→ **PROBLEMI DA RISOLVERE**:
(1) Secondo il testo in esame, in quale giorno è stato presentato a Bruxelles il libro di Diego Marani?
(2) Trascriva il passo del testo in esame che comincia con le parole "Lavorare manca. In" e si chiude dopo "la soluzione possibile.", sostituendo "ragazzi" con "giovani".

“Lavorare manca”, in Italia…

A Bruxelles, martedì 14 ottobre, è stato presentato il nuovo libro di Diego Marani: storie di vita e lavoro di tre generazioni.

Un contributo personale da Raffaella Di Masi per Giovani Italiani Bruxelles.

Lavorare manca. In Italia. “Che novità!”, vi direte. Lavorare manca, in effetti, è un libro di Diego Marani, che parla proprio del lavoro che manca nel nostro Paese. Attraverso le storie di vita e di lavoro di tre generazioni, l’autore racconta come l’Italia, “La Repubblica fondata sul lavoro” della Costituzione, sia cambiata negli anni e come per molti ragazzi la fuga all’estero sia stata la soluzione possibile.

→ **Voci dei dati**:
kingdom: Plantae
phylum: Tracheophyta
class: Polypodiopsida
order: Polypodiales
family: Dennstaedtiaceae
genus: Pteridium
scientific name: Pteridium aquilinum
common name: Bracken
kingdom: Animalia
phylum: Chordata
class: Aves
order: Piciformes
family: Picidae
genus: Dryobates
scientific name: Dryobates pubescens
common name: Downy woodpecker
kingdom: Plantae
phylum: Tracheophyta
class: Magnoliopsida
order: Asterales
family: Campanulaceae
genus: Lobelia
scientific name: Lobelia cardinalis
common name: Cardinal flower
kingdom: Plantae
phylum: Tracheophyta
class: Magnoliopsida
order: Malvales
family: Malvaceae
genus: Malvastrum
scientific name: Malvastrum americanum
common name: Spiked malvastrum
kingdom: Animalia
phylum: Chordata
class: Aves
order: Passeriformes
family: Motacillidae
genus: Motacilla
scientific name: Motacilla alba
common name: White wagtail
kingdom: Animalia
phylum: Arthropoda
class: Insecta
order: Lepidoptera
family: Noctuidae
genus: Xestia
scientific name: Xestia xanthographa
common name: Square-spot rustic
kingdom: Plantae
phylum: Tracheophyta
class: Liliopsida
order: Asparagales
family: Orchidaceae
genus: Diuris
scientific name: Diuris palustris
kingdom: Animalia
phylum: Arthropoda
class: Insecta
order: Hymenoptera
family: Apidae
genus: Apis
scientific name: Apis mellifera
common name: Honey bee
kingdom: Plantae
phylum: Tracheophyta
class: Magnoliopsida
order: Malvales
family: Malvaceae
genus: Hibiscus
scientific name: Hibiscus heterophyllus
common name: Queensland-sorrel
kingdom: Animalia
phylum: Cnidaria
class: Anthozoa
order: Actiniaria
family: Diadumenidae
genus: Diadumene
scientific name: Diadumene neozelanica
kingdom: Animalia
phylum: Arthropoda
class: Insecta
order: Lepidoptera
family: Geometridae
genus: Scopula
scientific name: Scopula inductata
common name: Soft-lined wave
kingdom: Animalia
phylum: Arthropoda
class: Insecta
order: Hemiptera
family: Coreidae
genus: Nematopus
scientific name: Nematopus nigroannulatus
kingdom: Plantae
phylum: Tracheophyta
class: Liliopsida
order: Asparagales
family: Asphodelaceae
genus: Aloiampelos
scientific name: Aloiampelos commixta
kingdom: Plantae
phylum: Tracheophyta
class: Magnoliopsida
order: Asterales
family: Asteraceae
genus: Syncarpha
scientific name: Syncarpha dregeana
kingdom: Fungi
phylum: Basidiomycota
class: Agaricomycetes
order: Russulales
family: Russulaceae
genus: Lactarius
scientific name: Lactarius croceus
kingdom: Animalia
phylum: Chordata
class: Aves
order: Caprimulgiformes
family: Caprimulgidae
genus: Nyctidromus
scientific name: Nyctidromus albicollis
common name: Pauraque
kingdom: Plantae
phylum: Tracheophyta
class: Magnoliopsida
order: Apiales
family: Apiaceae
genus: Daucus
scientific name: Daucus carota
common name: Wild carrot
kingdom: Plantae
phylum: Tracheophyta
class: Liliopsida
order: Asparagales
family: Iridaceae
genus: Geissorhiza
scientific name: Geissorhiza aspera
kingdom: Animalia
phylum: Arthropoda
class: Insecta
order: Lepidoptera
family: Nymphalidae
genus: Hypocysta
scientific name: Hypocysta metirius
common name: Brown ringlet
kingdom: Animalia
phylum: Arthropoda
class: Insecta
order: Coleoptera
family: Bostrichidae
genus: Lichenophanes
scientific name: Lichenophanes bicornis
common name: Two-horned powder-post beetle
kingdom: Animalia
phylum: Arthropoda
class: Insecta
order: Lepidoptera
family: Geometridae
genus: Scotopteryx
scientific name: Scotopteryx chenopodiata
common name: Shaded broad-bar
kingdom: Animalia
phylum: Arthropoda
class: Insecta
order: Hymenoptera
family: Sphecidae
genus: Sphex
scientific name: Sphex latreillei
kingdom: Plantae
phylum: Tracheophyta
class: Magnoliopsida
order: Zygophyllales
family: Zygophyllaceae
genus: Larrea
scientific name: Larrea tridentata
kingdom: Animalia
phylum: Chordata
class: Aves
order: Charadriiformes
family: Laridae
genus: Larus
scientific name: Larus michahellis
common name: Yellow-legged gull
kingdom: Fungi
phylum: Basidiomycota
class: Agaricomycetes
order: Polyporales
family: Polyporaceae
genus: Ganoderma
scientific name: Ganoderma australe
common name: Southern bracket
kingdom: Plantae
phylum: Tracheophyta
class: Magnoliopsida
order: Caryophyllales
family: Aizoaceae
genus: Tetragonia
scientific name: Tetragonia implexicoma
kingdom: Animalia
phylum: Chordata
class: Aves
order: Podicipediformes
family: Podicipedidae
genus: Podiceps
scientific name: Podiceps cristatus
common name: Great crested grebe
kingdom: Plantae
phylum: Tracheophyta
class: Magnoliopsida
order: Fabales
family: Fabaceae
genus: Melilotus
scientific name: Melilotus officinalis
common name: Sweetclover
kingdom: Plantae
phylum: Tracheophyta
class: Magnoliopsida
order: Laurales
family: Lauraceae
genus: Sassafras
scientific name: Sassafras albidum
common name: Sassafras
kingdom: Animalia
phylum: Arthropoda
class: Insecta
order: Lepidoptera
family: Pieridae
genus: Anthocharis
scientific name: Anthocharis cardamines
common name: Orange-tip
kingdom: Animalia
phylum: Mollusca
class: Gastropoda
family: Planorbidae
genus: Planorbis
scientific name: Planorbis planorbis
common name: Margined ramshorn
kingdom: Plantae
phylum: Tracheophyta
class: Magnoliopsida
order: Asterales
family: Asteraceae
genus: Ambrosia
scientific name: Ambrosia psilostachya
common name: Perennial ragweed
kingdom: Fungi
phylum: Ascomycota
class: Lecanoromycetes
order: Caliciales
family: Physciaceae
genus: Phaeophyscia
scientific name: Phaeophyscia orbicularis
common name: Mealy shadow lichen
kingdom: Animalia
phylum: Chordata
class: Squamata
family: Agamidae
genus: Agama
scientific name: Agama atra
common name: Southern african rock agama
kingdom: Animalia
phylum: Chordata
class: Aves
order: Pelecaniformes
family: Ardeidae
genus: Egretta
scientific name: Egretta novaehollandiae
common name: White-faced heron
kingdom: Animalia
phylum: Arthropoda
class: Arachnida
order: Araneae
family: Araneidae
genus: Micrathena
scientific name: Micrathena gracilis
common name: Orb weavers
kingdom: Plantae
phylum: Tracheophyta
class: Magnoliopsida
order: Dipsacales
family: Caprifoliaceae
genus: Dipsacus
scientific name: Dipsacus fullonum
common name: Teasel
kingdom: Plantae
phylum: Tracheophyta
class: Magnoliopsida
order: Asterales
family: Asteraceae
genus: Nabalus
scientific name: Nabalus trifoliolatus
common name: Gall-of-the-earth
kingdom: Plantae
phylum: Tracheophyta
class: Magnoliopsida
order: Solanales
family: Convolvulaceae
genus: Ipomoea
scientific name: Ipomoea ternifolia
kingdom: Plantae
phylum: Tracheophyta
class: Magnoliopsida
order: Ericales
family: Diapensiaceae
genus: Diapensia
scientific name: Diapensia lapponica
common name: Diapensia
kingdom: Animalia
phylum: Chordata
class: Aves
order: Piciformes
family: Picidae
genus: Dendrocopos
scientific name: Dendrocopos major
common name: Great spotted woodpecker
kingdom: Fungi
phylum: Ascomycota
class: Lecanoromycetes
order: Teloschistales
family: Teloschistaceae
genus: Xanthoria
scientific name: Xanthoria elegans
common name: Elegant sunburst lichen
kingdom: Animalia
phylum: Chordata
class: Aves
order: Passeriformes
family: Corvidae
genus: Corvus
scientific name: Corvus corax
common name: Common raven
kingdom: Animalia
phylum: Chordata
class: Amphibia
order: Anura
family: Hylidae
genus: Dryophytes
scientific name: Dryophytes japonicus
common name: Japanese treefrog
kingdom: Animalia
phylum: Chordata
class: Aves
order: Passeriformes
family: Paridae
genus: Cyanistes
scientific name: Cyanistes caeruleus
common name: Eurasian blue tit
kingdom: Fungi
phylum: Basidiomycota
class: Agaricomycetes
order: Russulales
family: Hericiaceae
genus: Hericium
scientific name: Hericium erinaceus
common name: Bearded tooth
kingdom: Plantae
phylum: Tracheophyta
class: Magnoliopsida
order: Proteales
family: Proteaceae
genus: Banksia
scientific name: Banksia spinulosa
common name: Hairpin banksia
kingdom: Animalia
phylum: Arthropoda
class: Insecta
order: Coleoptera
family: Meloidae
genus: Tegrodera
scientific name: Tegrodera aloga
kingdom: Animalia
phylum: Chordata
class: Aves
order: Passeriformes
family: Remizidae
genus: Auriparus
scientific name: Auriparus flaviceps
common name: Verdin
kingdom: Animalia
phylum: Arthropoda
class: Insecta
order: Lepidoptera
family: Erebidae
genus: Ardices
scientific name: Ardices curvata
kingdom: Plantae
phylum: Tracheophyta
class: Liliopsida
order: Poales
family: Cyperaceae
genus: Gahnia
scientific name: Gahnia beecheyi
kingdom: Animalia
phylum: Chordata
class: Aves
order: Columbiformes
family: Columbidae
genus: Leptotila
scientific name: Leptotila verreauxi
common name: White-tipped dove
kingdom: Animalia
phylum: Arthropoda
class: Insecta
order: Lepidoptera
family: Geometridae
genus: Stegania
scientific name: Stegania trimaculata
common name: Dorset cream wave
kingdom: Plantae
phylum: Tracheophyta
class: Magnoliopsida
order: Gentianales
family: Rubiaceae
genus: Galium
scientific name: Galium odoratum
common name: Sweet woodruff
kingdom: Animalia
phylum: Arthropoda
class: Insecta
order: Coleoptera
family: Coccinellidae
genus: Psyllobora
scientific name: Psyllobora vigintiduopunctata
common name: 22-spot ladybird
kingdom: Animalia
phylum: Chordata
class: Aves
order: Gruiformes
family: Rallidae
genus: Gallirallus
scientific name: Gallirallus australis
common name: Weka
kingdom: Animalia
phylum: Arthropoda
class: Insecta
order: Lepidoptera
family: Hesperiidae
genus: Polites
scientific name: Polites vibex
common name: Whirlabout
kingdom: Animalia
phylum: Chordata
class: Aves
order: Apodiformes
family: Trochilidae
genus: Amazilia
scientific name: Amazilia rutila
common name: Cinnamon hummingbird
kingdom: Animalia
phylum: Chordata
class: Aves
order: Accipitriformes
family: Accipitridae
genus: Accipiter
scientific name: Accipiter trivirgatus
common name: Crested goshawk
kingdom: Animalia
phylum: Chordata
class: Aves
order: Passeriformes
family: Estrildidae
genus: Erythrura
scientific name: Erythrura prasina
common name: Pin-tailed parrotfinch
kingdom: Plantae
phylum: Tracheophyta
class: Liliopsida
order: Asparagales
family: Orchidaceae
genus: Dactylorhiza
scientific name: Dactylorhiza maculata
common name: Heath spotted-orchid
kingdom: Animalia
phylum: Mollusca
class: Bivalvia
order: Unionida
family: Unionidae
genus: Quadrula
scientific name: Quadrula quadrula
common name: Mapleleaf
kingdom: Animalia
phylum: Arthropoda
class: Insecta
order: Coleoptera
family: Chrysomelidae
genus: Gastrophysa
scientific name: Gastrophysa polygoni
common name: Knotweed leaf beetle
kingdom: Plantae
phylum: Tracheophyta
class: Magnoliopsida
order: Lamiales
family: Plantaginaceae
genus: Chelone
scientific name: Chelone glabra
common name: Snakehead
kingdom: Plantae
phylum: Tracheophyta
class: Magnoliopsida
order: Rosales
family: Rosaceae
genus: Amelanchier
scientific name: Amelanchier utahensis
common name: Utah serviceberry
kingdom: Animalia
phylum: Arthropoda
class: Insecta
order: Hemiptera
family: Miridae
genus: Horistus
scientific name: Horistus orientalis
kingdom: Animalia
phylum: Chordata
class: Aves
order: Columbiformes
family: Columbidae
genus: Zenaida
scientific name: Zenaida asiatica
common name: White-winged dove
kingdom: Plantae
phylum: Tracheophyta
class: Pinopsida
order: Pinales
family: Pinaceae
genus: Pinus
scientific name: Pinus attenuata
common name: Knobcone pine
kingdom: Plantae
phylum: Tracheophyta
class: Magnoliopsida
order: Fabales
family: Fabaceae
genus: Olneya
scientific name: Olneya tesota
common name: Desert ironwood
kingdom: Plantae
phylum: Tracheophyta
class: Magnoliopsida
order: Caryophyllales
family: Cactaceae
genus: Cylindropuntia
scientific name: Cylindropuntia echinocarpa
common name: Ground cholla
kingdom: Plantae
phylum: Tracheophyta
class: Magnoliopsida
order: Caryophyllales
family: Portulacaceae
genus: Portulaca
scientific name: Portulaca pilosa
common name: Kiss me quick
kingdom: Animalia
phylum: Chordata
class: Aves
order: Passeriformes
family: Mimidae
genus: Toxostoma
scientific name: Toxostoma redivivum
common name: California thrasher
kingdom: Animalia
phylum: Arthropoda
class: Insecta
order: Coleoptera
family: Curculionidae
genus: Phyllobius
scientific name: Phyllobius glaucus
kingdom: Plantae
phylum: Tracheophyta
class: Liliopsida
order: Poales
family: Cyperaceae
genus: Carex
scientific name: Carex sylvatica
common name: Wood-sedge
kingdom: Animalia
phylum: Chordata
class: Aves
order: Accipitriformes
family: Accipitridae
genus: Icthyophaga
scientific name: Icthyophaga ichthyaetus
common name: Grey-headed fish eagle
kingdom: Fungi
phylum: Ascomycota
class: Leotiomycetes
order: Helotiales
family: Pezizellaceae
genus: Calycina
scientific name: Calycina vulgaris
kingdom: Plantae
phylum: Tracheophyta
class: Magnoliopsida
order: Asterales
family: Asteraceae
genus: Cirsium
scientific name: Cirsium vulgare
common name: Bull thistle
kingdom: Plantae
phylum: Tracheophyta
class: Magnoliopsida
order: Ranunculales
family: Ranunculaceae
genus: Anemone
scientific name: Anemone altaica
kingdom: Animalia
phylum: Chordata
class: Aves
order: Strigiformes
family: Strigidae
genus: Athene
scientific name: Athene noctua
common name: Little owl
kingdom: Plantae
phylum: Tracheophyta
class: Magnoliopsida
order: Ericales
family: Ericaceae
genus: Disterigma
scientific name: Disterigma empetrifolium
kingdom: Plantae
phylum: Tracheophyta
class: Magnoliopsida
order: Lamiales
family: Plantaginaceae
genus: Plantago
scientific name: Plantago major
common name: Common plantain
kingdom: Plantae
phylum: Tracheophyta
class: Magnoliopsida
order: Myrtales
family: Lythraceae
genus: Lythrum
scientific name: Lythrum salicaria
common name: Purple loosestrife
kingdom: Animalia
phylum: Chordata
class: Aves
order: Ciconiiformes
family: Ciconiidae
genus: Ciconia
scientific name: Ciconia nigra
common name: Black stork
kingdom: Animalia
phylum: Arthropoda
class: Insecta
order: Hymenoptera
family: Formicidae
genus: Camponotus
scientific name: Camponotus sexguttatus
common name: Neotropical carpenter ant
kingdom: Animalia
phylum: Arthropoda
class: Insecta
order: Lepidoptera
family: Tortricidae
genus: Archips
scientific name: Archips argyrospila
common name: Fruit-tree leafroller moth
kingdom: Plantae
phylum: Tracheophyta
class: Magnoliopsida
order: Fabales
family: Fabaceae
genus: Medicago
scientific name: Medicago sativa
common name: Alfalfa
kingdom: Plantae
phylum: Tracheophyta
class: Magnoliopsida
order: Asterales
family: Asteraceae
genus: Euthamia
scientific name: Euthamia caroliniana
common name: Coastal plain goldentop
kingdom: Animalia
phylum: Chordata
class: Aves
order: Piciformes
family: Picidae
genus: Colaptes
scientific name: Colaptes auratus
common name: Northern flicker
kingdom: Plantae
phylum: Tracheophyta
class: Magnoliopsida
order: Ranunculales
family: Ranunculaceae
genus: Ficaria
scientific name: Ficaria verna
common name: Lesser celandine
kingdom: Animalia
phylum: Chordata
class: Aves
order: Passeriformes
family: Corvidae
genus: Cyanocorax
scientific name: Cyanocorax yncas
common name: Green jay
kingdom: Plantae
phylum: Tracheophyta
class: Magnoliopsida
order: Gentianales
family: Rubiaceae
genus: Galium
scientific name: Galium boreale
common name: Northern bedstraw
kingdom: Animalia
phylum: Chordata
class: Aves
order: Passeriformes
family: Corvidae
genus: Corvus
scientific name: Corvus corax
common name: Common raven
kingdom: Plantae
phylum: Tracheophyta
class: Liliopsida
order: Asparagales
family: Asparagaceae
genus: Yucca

→ **RISPOSTE AI COMPITI**:
(1) Martedì 14 ottobre.

(2)
Lavorare manca. In Italia. “Che novità!”, vi direte. Lavorare manca, in effetti, è un libro di Diego Marani, che parla proprio del lavoro che manca nel nostro Paese. Attraverso le storie di vita e di lavoro di tre generazioni, l’autore racconta come l’Italia, “La Repubblica fondata sul lavoro” della Costituzione, sia cambiata negli anni e come per molti giovani la fuga all’estero sia stata la soluzione possibile.